Planned ahead, prepared by black chefs, in an educational setting on black culture.
Not unilaterally changed by a food provider with a history of racism.
Yes.
Context, as was already stated a dozen times in this thread and the original post.
Look. If you are invited to dinner and your host is a Black person and they serve chicken and waffles and watermelon, you say ‘thank you.’
If you go to a dinner hosted by White people and a White caterer at the beginning of Black History Month, and they serve chicken and waffles and watermelon, then they are racists.
For the love of all that is good and holy please don’t let this topic devolve into one of those “how come rap stars can use that word but I can’t?” discussions.
If you want to eat a watermelon, eat a watermelon. If you don’t serve watermelon until the one time you have a Black guest over to visit then yeah, you might just be a bit racist.
And if you arbitrarily and automatically dismiss racism as Other people being “too sensitive,” then maybe it’s actually more than just “a bit.”
it’s certainly possible
especially if he ordered something else
You’re in luck: several posters have already written answers to your questions, before you even asked them.
I don’t understand how serving a Russian food makes you hate a language.
School’s proverb: It’s easier to simply pretend that we actually want your forgiveness after we plow on ahead without your permission while knowing full well that there will be blowback.
It’s on the menu at least every other week at my kids elementary school. This is in North Carolina, so fried food is pretty common. There are just about as many places that serve breakfast or are breakfast oriented restaurants as there are lunch/dinner only ones. Fried chicken and waffles can be found in many local restaurants.
To some of the other points, if a white owned restaurant serves chicken and waffles prepared by a Hispanic cook is that some kind of cultural appropriation or racism? As a Southerner I don’t really get the “racist” attachment to fried chicken & watermelon (waffles or not) (and yes I did look this up). Unless you don’t eat fried food, I don’t know anyone who doesn’t like good fried chicken. Watermelon can be a bit hit or miss. In my life time I haven’t come across a white person who was too [good] to eat fried chicken, I mean just look at Chick-fil-A.

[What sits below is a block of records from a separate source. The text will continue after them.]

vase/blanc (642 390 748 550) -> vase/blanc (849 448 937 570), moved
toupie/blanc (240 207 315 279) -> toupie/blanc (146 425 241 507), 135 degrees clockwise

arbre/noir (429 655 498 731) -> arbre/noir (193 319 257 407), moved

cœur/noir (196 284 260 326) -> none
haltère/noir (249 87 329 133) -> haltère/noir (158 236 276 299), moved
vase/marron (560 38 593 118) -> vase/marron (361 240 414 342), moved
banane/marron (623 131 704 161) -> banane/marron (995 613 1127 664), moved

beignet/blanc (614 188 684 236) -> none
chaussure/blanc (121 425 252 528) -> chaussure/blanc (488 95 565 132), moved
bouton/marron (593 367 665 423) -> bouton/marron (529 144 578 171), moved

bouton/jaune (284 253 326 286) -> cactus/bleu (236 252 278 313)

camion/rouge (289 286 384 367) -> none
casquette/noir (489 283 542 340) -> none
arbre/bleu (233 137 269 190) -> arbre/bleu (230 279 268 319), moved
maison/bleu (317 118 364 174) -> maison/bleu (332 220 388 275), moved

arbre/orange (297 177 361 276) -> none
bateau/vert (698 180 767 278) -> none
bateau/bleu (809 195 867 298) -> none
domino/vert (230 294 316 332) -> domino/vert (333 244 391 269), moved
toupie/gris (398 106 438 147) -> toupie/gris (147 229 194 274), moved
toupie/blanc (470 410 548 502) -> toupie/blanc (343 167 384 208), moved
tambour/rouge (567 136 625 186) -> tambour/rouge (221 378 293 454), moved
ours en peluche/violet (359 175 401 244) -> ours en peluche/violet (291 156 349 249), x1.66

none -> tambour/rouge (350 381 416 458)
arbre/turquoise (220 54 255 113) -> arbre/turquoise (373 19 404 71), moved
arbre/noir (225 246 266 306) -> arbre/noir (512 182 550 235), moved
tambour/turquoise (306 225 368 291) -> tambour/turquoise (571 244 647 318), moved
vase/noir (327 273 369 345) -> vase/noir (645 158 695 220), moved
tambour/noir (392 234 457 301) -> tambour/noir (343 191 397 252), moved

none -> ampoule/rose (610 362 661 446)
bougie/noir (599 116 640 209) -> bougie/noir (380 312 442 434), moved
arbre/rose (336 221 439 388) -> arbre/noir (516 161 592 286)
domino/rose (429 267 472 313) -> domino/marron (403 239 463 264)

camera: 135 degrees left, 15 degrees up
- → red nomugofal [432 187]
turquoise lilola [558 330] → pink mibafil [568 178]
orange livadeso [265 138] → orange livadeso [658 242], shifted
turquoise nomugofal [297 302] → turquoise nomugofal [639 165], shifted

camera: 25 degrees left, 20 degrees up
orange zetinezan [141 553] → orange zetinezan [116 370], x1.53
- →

Most people squint on occasion, but if you do it specifically when you’re talking about Asian people, it’s racist. This is not as complicated as some people would apparently like to pretend.
Once again: it’s not that any given food is inherently racist, it’s about CONTEXT.
If this school district serves chicken & waffles with watermelon on the first Wednesday of every month then that’s not necessarily racist. If they serve it on the first day of Black History Month (and only on the first day of Black History Month) then that’s problematic to say the least.
Look at it this way. Of course it’s not racism in general if say, the cook is actually a chef who graduated from an elite southern cooking school. But all the likely scenarios are that this is his “place in society” being reinforced through various means of institutional white supremacy that prevents him from gaining the type of job he is inclined toward and would favor.
Then there is the point that chicken and waffles began in Pennsylvania Dutch country, as served with gravy the way chicken-fried steak is, along with waffles.
fried chicken and waffles are good.
watermelon is good.
both served together during black history month to black students?
cringe
also, since when are waffles a suitable school lunch?